Name: North Dakota Medical Marijuana Legalization Initiative
Ballot Number: Measure 5
Front Group: North Dakotans for Compassionate Care
Backer: Marijuana Policy Project
Key Provision: A patient or caregiver living 40 miles from the nearest dispensary can grow up to eight plants.
Dust off your old DVD of Fargo because North Dakota finally has a chance to vote on to legalize medical marijuana in November. North Dakotans for Compassionate Care, with support from the Marijuana Policy Project, led the successful effort to win ballot placement by gathering more than 18,000 petition signatures.
Comprising a massive chunk of the Great Plains, North Dakota is home to only 750,000 people. Current marijuana laws in the Peace Garden State are extremely harsh; possession of more than one ounce of flowers is treated as a felony. Simply ingesting hash or concentrates is a misdemeanor punishable by up to one year in jail and a $5,000 fine. Possessing any amount of cannabis oil is a felony punishable by up to five years in prison and a $10,000 fine.
Measure 5 is a fairly complete law that includes an initial set of regulations to create a medical cannabis system. It calls for a network of non-profit cultivators and dispensaries, along with modern laboratory testing. Patients would register with the state Department of Health, and any licensed physician could recommend cannabis therapy. Once registered, residents would be able to possess up to three ounces.
Qualifying conditions include: cancer and its treatments, HIV/AIDS, hepatitis C, ALS, PTSD, Alzheimer’s, Crohn’s, fibromyalgia, spinal stenosis, chronic back pain, neuropathy, glaucoma, epilepsy, cachexia, wasting syndrome, severe debilitating pain, intractable nausea, seizures, severe and persistent muscle spasms and multiple sclerosis.

• WHAT THE TASK ASKS: Resume the article on North Dakota's Measure 5 medical marijuana initiative, beginning directly after its list of qualifying conditions.

Collected data
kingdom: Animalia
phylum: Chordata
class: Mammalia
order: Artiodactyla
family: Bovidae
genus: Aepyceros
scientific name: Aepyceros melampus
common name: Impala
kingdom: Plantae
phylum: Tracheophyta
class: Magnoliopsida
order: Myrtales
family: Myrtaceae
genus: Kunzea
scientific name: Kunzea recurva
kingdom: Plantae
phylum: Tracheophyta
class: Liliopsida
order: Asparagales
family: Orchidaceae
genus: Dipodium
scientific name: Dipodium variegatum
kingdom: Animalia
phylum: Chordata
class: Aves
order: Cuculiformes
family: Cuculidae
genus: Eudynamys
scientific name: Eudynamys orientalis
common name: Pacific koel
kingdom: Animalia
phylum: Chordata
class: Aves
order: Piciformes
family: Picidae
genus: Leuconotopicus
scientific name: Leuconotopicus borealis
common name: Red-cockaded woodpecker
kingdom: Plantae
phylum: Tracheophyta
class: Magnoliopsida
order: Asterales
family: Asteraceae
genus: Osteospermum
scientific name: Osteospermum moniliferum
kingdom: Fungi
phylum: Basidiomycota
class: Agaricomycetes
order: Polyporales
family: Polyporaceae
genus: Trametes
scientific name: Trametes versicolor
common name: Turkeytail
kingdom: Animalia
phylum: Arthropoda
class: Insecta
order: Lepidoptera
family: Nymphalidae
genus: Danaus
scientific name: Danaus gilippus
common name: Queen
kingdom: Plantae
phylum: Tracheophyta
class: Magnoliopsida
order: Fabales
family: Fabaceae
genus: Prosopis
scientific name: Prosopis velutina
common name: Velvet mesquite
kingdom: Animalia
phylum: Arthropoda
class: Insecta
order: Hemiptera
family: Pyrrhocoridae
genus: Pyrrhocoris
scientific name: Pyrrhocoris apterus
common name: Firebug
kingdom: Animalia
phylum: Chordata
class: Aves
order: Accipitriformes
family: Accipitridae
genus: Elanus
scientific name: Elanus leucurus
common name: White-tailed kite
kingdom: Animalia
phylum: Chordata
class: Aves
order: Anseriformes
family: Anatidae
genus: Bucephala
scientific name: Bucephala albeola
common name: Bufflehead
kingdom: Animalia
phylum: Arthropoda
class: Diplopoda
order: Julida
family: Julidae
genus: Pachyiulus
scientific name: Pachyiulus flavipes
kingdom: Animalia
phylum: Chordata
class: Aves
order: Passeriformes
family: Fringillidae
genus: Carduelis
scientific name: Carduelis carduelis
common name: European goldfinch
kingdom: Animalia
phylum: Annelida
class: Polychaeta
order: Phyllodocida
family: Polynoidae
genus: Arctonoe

• ANSWER SECTION:
The proposed law comes with a system for caregivers, who may aid up to five individuals. Only when patients live more than 40 miles away from the nearest dispensary is home cultivation of up to eight plants allowed.
Measure 5 proposes subsidizing access for low-income patients. Because health insurance companies have yet to cover the cost of medical cannabis, it’s important that state systems find ways to serve the less fortunate. The measure could also open the door to Native American tribes accessing the compassionate use program.
Neighboring Montana and Minnesota already have limited medical marijuana laws. North Dakota also shares a long Northern border with Canada, where Prime Minister Justin Trudeau has promised to enact national legalization very soon.
“Why should our neighbors have to leave their families, their hometowns, their home state to become medical refugees for their children or themselves?” asks North Dakotans for Compassionate Care’s Anita Morgan.